Mit einer neuen App kann jeder detaillierte Informationen über Schuldner in seinem Umfeld und ganz Deutschland recherchieren. Das ist nichts Illegales – im Internet werden die eröffneten Insolvenzverfahren ohnehin vermerkt, dennoch stößt die App nun einigen Experten bitter auf. Die Datenbank, auf die die App namens „Achtung pleite“ zugreift, beinhaltet mehr als eine Million Privatpersonen und Unternehmen, die sich in einer Insolvenz befinden. Das entspricht einer Quote von rund 98 Prozent aller Insolvenzverfahren in Deutschland.

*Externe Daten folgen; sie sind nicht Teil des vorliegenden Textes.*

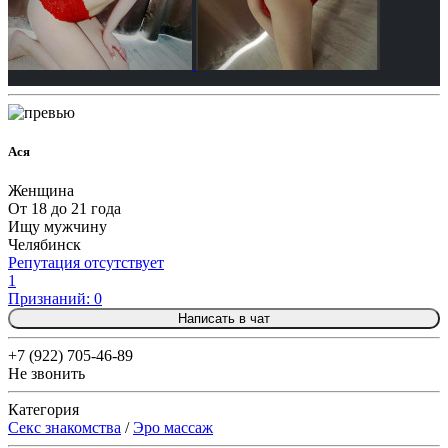
Ася
Женщина
От 18 до 21 года
Ищу мужчину
Челябинск
Репутация отсутствует
1
Признаний: 0
Написать в чат
+7 (922) 705-46-89
Не звонить
Категория
Секс знакомства
/
Эро массаж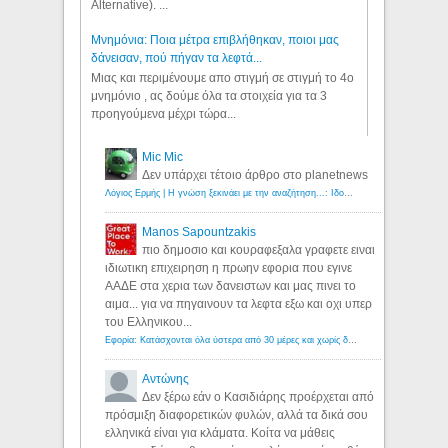
Alternative). ...
Μνημόνια: Ποια μέτρα επιβλήθηκαν, ποιοι μας
δάνεισαν, πού πήγαν τα λεφτά...
Μιας και περιμένουμε απο στιγμή σε στιγμή το 4ο
μνημόνιο , ας δούμε όλα τα στοιχεία για τα 3
προηγούμενα μέχρι τώρα...
Mic Mic
Δεν υπάρχει τέτοιο άρθρο στο planetnews
Λόγιος Ερμής | Η γνώση ξεκινάει με την αναζήτηση...: Ιδού οι 18 που χρωστούν 11 δις ευρώ!
Manos Sapountzakis
πιο δημοσιο και κουραφεξαλα γραφετε ειναι
ιδιωτικη επιχειρηση η πρωην εφορια που εγινε
ΑΑΔΕ στα χερια των δανειστων και μας πινει το
αιμα... για να πηγαινουν τα λεφτα εξω και οχι υπερ
του Ελληνικου...
Εφορία: Κατάσχονται όλα ύστερα από 30 μέρες και χωρίς δικαστικές αποφάσεις - Λόγιος Ερμής
Αντώνης
Δεν ξέρω εάν ο Κασιδιάρης προέρχεται από
πρόσμιξη διαφορετικών φυλών, αλλά τα δικά σου
ελληνικά είναι για κλάματα. Κοίτα να μάθεις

App befriedigt Voyeurismus

Die Insolvenzverfahren sind auf einer Deutschlandkarte eingezeichnet und können durch jeden, der die App für 2,99 Euro erworben hat, eingesehen werden. Dabei werden nicht nur Region und Straße der Schuldner angezeigt, sondern auch die Namen. Datenschutzrechtlich dient das zur Überprüfung der Bonität bei Personen und Firmen. Experten sehen den Hauptnutzen der App allerdings eher in Schnüffeln und Voyeurismus, denn Nutzer können mit der Suchfunktion im Umfeld nach insolventen Nachbarn oder Firmen suchen. Ein Kommentar in den Bewertungen der App bestätigt dies eindeutig: „Mit nur einer Suche kann ich einfach und schnell herausfinden, wer bei mir in der Stadt insolvent ist und habe direkt den ein oder anderen Bekannten entdeckt …“

Zielgruppe ist klar definiert

Anbieter der App ist die Firma „Der Keiler GmbH“ aus Ramsen. Die Firma stellt allerhand Datensammlungen über ihre Website zur Verfügung, wie zum Beispiel Mailinglisten und Newsgroups. Beworben wird die App, deren Logo ein Pleitegeier ist, als hilfreiches Tool für Vermieter, Ärzte, Handwerker und Autohäuser. Auf einen Blick soll man herausfinden können, wer eine gute Bonität hat oder welche Stadtteile oder Straßen besonders „kritisch“ in Bezug auf Kreditwürdigkeit sind. Der Werbeslogan lautet: „Jedes Jahr gibt es über 100.000 neue Privatinsolvenzen, sicher auch in Ihrem Umfeld.“

Daten dürfen nur begrenzt angezeigt werden

Datenschutzrechtlich darf die App allerdings nicht beliebig lange Daten speichern und bereitstellen. Auf der Seite insolvenzbekanntmachung.de ist vorgeschrieben, dass eine uneingeschränkte Suche gemäß § 2 der Verordnung zu öffentlichen Bekanntmachungen in Insolvenzverfahren im Internet nur innerhalb von zwei Wochen nach dem ersten Tag der Veröffentlichung möglich ist. Nach Ablauf dieser Frist ist lediglich die Detailsuche zulässig. Ob sich der Entwickler der App an die Frist hält, muss sich noch zeigen. Erste Suchergebnisse lassen allerdings darauf schließen, dass Daten in der App nicht dem vorgeschriebenen Zeitfenster entsprechen.